Thinking of the rows of rickety corpses that looked like they were hanging clothes, my scalp tingles when I think about it.
It's not that simple.
At this time, I thought of Zhong Bai, and suddenly I was a little worried about his safety, compared to that place, it was too dangerous, if no villagers found those corpses after I came back.
I'm afraid that this kind of weather will definitely stink in the old house.
I thought about it later, I didn't dare to call the police, to be honest I was quite selfish.
If I call the police and I can't run away, how can I explain to the police?
If I say that there has always been a paper beauty that they can't see, I'm afraid I'll be treated as a psychopath.
And I didn't do anything unreasonable at all, the paper beauty was also burned by the Yang family themselves, and I couldn't get out for the rest of my life after calling the police.
When I was thinking crankily, the crumpled old face of the second mother-in-law almost came to my face, and her old withered hands with chicken feet that were about to molt shook in front of my eyes.
When I suddenly woke up, I startled her.
"Girl, what's wrong with you?"
Second Mother-in-law Qiao asked me with a smile, and her black and yellow teeth grinned at me.

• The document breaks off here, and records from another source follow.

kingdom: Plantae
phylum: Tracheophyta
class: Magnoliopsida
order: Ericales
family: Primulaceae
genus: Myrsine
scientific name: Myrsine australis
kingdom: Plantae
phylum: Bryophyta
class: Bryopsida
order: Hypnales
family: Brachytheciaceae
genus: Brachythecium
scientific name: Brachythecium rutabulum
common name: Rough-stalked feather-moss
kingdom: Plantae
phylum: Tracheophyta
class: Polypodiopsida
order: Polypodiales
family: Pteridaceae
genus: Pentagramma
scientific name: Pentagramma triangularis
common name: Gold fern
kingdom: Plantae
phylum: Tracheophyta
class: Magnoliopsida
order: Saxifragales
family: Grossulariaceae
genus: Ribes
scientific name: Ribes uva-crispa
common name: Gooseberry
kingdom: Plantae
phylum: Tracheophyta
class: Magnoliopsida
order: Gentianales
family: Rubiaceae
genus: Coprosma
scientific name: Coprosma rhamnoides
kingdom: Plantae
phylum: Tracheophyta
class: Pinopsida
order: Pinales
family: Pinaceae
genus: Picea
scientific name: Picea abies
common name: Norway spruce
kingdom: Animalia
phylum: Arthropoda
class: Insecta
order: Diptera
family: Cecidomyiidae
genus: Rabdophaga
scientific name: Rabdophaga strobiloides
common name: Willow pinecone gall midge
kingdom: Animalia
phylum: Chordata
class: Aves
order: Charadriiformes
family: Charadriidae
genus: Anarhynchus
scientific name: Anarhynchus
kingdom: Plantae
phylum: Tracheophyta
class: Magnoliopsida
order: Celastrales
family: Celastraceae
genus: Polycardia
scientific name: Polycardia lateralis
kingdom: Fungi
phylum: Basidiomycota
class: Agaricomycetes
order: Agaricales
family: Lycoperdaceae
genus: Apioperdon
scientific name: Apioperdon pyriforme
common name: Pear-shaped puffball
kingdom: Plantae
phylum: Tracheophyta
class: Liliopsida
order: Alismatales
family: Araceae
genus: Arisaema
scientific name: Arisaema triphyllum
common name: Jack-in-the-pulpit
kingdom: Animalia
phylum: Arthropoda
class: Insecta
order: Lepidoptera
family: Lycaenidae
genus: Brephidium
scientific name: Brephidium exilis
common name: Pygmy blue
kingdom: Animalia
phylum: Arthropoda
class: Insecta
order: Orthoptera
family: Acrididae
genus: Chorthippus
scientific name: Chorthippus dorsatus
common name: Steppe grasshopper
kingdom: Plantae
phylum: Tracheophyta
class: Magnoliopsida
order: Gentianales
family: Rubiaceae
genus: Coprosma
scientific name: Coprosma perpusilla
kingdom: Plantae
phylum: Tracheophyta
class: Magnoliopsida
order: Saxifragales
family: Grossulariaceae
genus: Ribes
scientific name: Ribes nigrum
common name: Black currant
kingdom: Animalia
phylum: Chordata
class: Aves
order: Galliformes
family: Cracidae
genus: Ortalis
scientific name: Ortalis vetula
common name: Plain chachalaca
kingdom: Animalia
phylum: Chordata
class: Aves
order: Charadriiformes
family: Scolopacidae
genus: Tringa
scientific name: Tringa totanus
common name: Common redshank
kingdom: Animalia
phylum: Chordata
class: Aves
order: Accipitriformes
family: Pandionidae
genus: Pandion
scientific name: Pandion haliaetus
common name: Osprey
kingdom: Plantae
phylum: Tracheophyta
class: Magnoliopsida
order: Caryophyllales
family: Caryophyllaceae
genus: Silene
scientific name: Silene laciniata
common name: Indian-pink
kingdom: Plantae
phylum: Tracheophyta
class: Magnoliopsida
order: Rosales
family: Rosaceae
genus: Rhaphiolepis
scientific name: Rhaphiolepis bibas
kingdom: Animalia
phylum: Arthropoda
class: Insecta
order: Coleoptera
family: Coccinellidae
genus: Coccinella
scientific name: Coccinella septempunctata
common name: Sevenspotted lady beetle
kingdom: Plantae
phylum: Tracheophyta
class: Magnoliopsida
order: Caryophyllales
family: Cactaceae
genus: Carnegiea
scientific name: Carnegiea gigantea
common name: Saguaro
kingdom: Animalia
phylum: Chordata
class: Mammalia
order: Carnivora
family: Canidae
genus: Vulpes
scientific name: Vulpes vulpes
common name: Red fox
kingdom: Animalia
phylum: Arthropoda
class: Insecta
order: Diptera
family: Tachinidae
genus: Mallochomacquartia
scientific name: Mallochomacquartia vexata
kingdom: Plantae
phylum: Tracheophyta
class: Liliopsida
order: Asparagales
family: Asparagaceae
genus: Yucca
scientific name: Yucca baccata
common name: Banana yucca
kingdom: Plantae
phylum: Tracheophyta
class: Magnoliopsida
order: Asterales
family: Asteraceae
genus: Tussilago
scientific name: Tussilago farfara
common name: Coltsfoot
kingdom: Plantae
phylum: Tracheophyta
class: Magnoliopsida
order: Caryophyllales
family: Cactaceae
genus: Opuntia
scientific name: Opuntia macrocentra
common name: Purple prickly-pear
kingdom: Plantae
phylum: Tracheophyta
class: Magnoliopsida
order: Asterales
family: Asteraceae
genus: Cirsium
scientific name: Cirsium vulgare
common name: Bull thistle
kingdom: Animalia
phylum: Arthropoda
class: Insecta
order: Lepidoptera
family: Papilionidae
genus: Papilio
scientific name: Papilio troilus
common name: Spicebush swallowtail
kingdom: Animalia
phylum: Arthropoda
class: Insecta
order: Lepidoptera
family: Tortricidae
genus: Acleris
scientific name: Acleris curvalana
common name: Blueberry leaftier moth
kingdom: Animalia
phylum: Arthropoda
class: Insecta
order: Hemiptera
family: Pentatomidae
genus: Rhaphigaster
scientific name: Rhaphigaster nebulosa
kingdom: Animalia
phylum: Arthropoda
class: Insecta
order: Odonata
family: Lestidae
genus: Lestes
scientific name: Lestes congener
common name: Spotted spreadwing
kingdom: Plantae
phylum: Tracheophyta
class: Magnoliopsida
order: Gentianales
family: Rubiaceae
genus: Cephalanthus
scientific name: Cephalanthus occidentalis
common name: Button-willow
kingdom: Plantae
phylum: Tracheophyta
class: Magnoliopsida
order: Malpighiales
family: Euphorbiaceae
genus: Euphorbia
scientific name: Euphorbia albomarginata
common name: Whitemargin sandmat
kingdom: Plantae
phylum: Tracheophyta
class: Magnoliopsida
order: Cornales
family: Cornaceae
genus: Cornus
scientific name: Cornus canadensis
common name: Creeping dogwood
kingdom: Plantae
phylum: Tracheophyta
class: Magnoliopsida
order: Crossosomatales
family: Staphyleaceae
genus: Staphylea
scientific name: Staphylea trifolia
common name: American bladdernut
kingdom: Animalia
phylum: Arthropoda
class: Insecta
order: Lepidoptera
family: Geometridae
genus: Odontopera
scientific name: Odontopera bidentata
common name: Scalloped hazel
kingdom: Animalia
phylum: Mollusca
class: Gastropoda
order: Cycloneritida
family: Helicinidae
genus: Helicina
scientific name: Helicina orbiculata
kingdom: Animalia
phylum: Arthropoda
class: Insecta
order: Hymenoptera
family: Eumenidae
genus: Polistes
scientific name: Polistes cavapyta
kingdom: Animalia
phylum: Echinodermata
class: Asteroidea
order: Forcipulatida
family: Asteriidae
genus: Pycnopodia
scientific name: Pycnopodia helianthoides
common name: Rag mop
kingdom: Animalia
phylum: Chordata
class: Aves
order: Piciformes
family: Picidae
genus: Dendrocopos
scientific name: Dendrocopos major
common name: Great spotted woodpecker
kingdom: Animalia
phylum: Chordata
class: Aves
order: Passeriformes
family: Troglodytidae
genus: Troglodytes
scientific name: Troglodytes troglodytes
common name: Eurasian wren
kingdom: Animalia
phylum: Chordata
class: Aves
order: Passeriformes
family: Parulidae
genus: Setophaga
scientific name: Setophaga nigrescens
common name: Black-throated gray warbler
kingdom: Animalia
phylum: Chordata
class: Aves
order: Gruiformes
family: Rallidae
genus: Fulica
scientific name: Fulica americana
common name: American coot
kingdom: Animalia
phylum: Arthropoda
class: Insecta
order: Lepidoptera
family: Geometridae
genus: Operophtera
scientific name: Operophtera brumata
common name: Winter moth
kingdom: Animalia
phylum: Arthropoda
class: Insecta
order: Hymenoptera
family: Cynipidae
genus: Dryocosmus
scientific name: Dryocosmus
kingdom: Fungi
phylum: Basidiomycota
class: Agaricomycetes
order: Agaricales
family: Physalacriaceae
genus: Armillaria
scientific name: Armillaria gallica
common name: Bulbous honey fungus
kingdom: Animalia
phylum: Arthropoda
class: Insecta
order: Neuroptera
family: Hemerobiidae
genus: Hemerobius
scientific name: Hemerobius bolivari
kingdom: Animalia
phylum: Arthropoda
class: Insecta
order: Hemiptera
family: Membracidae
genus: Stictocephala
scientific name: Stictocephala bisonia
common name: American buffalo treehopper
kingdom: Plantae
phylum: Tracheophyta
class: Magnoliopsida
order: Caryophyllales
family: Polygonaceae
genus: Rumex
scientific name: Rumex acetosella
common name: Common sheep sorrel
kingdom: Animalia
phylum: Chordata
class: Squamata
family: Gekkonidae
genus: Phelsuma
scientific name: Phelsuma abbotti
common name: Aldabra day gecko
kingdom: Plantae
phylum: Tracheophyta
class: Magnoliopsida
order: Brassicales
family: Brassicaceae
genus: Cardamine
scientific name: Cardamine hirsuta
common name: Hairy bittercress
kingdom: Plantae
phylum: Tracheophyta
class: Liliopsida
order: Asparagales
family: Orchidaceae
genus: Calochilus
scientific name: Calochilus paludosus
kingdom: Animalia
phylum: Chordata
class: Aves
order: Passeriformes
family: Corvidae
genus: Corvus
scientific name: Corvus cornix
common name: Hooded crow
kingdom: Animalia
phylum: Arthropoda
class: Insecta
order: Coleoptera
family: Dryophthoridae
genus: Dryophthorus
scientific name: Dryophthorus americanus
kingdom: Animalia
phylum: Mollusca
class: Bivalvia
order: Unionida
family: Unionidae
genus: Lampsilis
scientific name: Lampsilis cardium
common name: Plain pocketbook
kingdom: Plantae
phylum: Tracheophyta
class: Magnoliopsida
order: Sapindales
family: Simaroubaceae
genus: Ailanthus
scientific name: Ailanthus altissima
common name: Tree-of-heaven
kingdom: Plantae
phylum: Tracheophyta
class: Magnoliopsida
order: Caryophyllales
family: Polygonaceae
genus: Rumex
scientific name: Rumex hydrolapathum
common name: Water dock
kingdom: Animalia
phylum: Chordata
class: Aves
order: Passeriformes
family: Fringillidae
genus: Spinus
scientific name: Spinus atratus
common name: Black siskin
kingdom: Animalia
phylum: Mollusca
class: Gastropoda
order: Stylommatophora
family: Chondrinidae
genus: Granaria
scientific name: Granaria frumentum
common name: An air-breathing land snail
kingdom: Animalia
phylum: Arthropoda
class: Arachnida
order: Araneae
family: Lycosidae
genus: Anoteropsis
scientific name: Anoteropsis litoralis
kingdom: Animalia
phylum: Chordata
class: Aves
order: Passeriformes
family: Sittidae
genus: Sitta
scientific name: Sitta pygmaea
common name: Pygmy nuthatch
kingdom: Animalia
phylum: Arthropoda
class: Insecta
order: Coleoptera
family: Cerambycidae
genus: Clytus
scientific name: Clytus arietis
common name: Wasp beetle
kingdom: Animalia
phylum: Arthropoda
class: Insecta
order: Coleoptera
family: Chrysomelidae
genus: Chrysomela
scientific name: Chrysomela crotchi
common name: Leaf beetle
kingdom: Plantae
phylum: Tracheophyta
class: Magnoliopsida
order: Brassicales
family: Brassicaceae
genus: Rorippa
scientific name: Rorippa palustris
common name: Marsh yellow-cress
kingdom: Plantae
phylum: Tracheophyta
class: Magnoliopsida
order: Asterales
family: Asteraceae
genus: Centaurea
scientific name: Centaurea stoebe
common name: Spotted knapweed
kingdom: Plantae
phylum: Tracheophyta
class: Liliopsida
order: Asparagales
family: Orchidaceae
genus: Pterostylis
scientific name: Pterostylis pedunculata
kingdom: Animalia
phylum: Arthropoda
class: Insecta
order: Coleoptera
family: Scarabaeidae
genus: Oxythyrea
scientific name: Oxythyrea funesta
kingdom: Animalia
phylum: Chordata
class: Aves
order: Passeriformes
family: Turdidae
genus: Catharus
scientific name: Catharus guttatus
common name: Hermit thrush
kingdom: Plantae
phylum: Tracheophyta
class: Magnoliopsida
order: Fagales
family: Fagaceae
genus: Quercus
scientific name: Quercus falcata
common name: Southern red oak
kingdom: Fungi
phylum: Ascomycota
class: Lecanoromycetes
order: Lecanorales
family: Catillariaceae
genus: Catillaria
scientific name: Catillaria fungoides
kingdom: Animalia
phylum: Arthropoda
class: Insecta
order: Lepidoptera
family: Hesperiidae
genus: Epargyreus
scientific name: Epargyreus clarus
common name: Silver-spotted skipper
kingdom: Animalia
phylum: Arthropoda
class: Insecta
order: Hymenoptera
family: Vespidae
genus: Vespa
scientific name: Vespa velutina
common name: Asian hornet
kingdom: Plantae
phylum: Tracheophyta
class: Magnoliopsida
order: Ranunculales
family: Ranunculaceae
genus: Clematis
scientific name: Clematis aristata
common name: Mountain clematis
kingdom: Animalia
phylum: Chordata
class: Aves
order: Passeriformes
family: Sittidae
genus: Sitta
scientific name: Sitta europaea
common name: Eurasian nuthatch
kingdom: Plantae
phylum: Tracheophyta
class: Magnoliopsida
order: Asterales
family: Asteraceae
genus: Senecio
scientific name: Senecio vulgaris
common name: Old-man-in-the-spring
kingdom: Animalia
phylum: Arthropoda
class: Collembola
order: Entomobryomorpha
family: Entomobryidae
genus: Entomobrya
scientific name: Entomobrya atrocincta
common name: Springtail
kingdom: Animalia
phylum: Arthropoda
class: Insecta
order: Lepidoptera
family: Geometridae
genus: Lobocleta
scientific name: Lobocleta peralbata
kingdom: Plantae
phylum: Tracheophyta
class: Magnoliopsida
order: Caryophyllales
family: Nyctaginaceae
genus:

My brain is dull, and I can't think clearly about many things, so I thought about asking Qiao's second mother-in-law to help me analyze it.
Anyway, I'm in a mess right now, and I don't really believe anything other than he actually saved my life.
Although what Grandma Qiao said made sense, I still had some concerns in my heart.
I groaned, and I briefly told Qiao's second mother-in-law about my experience in the Yang family.
After listening to this, she didn't speak for a long time, and then looked at me with a very ugly face, and said to me, "Girl, your matter is not simple!" Tell Grandma Qiao how many unclean things you've recruited? ”
I was a little unable to answer what Qiao's second mother-in-law asked.
It was embarrassing, and the thought of it all really made me feel wronged.